Could you retype the entries below exactly, omitting every picture?

→ DATA
· · · · · · ·

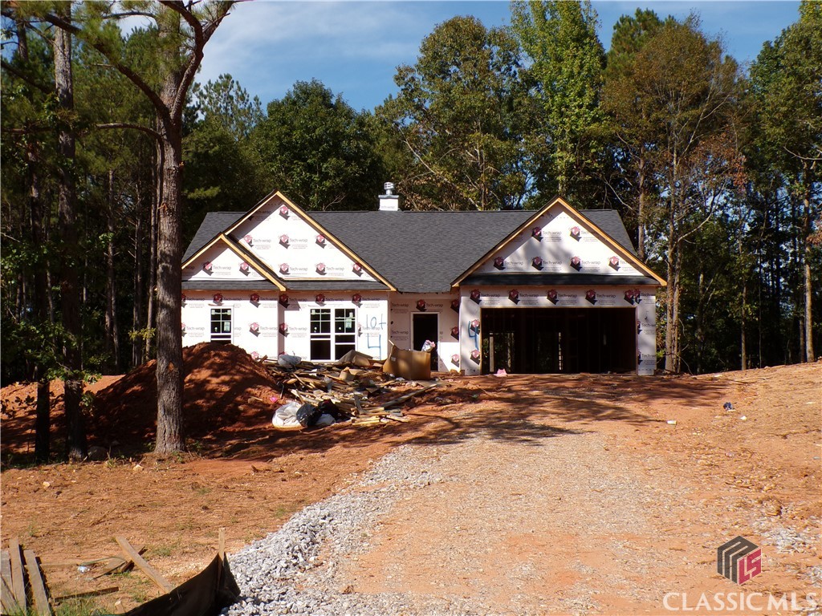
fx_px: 1164
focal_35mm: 49
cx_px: 411
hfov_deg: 38.9
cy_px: 308
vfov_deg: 29.7
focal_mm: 8.7
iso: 100
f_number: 5.3
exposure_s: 1/480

· · · · · · ·

→ ANSWER TO THIS EXERCISE
fx_px: 1164
focal_35mm: 49
cx_px: 411
hfov_deg: 38.9
cy_px: 308
vfov_deg: 29.7
focal_mm: 8.7
iso: 100
f_number: 5.3
exposure_s: 1/480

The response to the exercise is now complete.